* REQUIRED WORK
Rewrite the items below, replacing "chart" with "graph" and leaving everything else unchanged. Leave the pictures out of your answer.

-- Opening Marker --

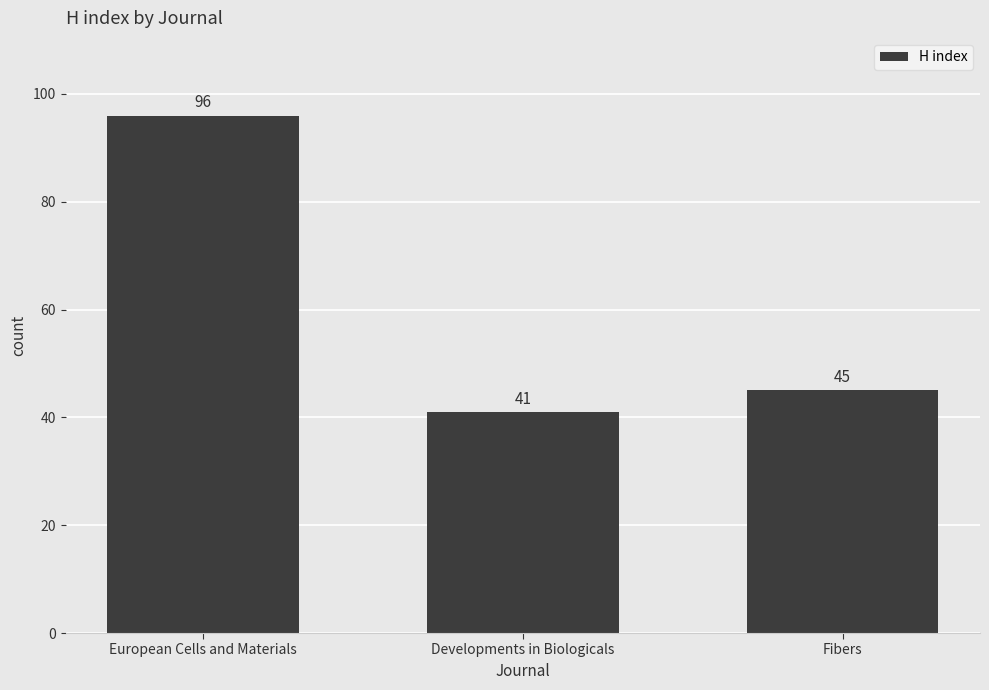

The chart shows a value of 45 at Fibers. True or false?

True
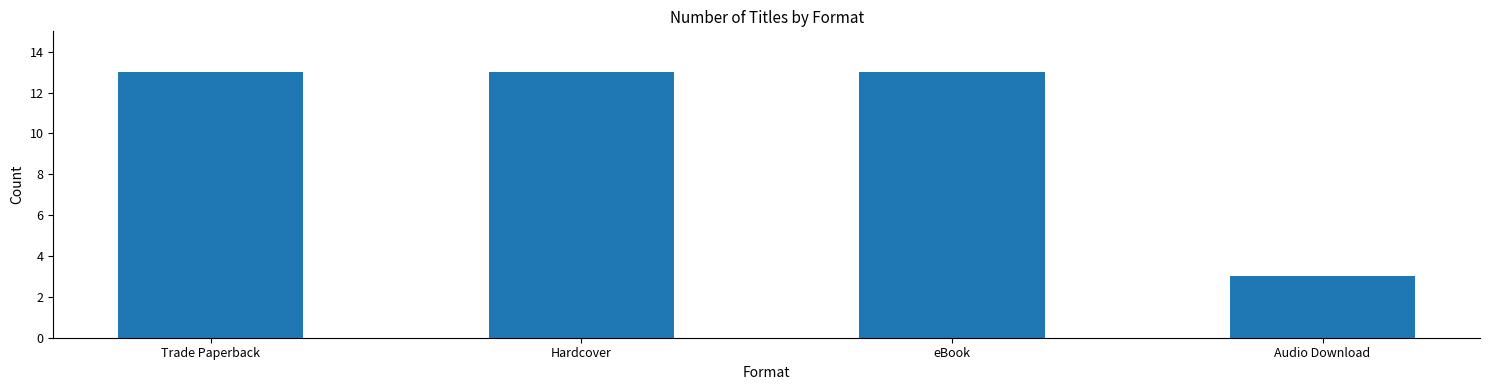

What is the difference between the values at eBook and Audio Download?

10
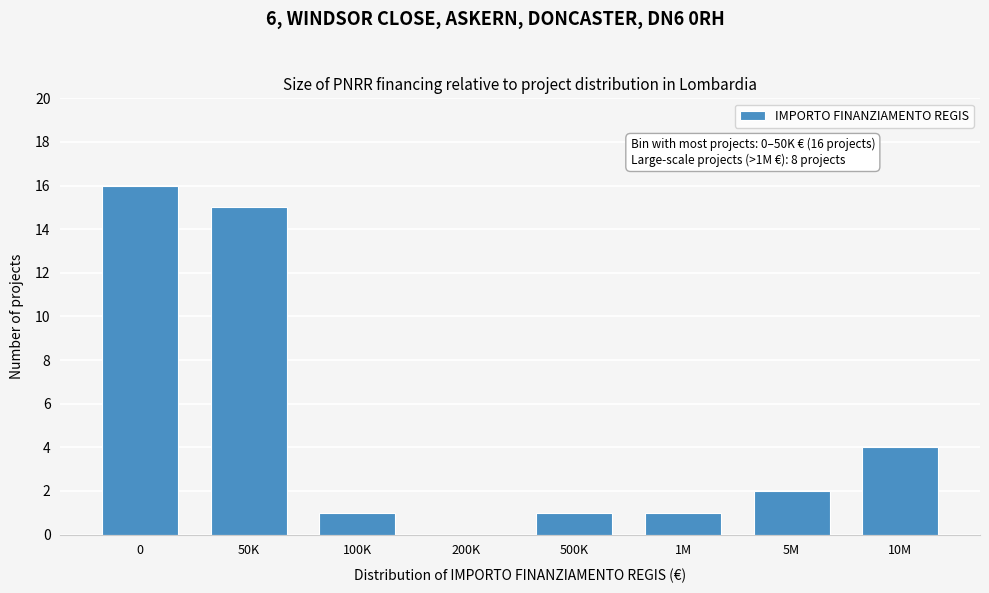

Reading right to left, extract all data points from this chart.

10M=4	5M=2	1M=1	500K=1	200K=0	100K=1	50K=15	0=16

-- Closing Marker --

* SOLUTION TO THIS PROBLEM
The graph shows a value of 45 at Fibers. True or false?

True

What is the difference between the values at eBook and Audio Download?

10

Reading right to left, extract all data points from this graph.

10M=4	5M=2	1M=1	500K=1	200K=0	100K=1	50K=15	0=16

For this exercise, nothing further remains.